**Ausgangstext:**
□ □ □ □ □ □ □

Von analogen Reiseberichten anderer Reiseblogger inspiriert, möchte ich euch heute mitnehmen auf eine kleine Reise in die Vergangenheit – einer Zeit, in der die digitale Fotografie noch nicht mit uns auf Reisen ging.
Wenn ein Reisejunkie den Wunsch verspürt Nachwuchs zu bekommen, stellt er sich schon vorher die Frage: Wie kann ich meine Reiselust und die Art zu Reisen, mit Kindern in Einklang bringen? Mit der Beantwortung dieser Frage wollte ich jedoch nicht bis zum Eintreffen der Kinder warten, sondern versuchte sie mir schon in meiner ersten Schwangerschaft zu beantworten, woraus unsere erste Reise „mit Kind“ wurde.
Wie kommt man auf die Idee in der Schwangerschaft eine Fahrradtour zu unternehmen?

□ □ □ □ □ □ □

**Aufgeführte Zeilen:**
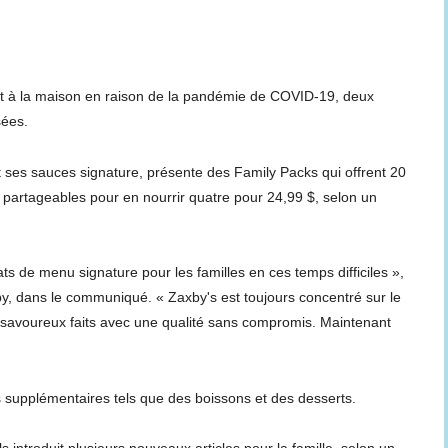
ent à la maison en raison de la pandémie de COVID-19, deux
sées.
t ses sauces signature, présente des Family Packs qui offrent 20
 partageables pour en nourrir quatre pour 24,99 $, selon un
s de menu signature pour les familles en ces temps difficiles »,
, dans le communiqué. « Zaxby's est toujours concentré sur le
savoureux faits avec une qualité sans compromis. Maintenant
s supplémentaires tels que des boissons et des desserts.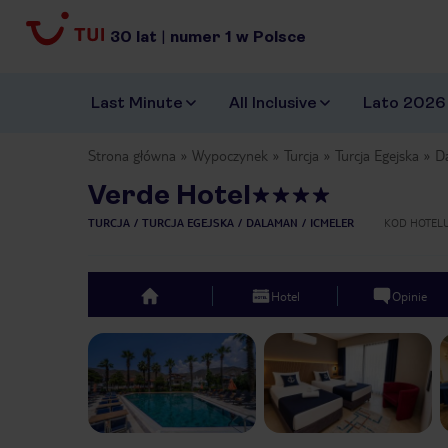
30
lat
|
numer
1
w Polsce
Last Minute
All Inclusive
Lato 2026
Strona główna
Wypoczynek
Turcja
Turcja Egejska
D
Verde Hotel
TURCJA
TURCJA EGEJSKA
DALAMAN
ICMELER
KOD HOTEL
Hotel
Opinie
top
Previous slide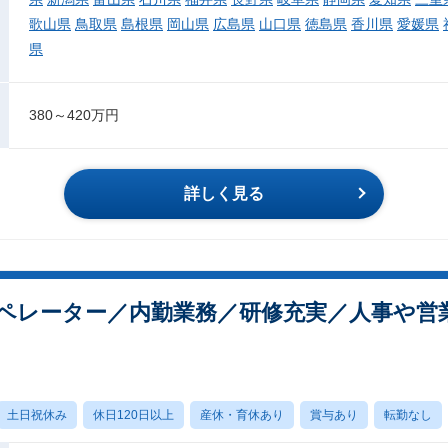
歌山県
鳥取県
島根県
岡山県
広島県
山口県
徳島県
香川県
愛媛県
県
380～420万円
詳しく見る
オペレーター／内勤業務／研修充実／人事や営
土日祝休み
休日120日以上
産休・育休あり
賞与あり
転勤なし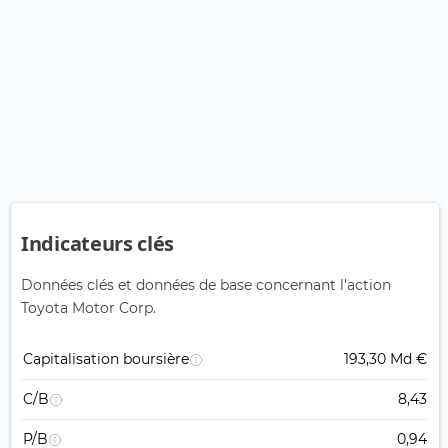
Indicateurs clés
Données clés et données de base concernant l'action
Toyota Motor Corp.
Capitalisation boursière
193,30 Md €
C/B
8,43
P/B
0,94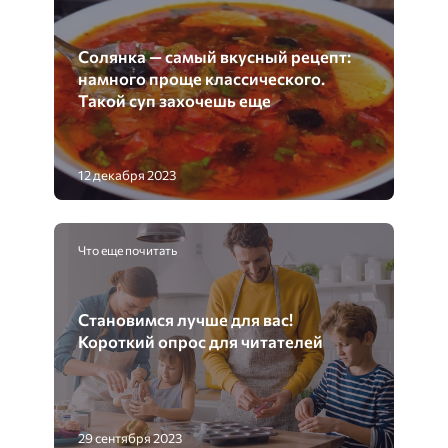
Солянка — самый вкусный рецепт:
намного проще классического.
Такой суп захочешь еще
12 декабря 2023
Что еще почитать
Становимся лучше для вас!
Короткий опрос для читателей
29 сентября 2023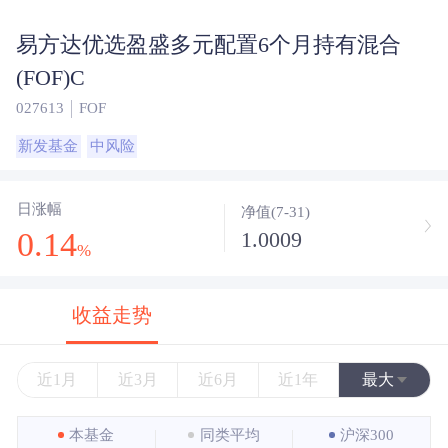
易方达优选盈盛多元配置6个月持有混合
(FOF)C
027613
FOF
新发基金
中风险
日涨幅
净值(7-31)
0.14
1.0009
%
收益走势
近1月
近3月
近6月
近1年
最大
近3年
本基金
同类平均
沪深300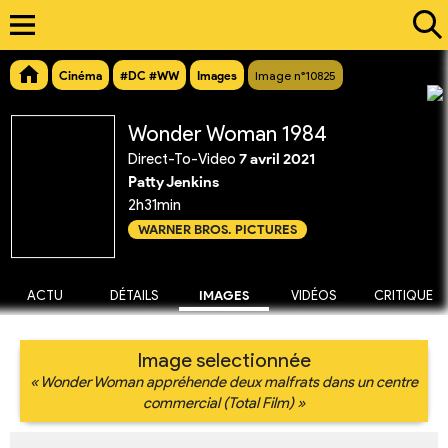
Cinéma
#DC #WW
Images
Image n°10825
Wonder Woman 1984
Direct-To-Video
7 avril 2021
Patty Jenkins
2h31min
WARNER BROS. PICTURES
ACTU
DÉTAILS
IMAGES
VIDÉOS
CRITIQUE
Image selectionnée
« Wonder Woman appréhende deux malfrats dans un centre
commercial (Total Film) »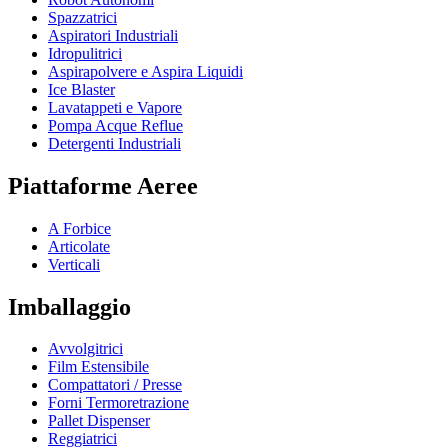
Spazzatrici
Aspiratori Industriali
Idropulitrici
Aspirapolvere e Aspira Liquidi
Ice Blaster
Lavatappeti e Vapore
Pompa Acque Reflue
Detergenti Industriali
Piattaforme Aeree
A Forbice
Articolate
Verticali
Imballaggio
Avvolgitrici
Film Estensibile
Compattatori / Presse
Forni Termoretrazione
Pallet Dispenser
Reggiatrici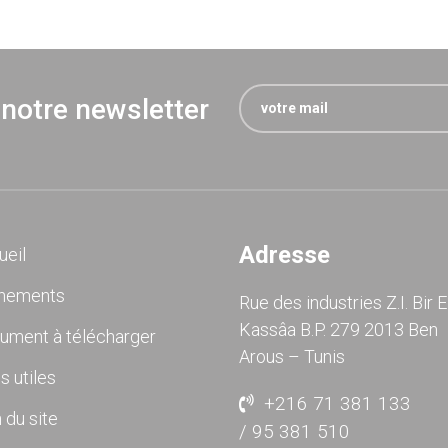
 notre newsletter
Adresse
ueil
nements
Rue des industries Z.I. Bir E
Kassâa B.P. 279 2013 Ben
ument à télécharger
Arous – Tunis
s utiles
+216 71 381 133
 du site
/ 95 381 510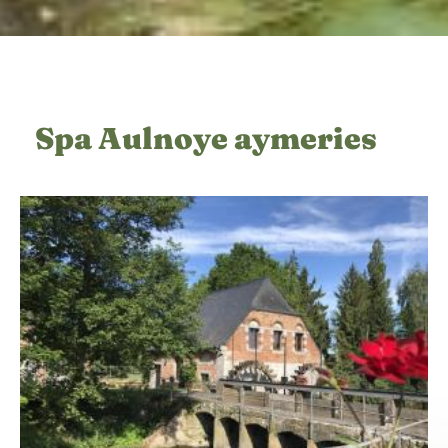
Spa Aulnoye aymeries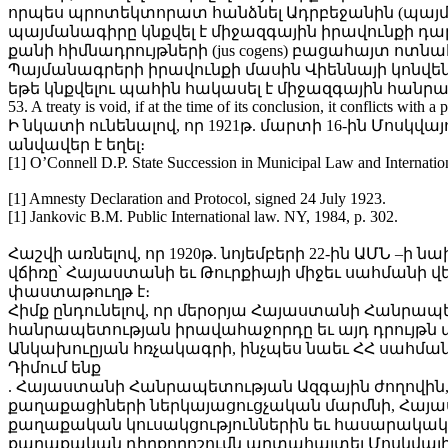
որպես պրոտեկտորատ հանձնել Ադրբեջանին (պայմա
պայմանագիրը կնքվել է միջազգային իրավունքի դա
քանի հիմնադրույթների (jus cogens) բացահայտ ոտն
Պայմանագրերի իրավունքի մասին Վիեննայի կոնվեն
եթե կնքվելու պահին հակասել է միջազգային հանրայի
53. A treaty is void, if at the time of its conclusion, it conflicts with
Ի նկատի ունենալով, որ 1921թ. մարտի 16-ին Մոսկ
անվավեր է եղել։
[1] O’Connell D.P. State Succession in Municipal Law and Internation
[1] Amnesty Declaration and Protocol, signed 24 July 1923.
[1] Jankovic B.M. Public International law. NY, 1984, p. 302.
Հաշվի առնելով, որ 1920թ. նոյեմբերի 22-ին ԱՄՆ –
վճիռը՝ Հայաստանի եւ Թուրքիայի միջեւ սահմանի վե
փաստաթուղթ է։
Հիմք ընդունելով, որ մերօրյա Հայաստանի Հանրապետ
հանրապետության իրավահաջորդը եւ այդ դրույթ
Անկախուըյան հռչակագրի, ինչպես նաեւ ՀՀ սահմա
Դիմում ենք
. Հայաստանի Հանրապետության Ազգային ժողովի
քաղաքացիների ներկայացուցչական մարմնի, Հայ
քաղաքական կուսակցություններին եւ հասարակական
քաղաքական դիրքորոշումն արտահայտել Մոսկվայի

□ □ □ □ □ □ □

**Aufgabe:** Schreibe den Abschnitt des Ausgangstexts, der mit „Von analogen Reiseberichten“ beginnt und bei „auf Reisen ging.“ endet, wortgetreu ab. Die Zeilen spielen hierfür keine Rolle.

**Lösung:**
Von analogen Reiseberichten anderer Reiseblogger inspiriert, möchte ich euch heute mitnehmen auf eine kleine Reise in die Vergangenheit – einer Zeit, in der die digitale Fotografie noch nicht mit uns auf Reisen ging.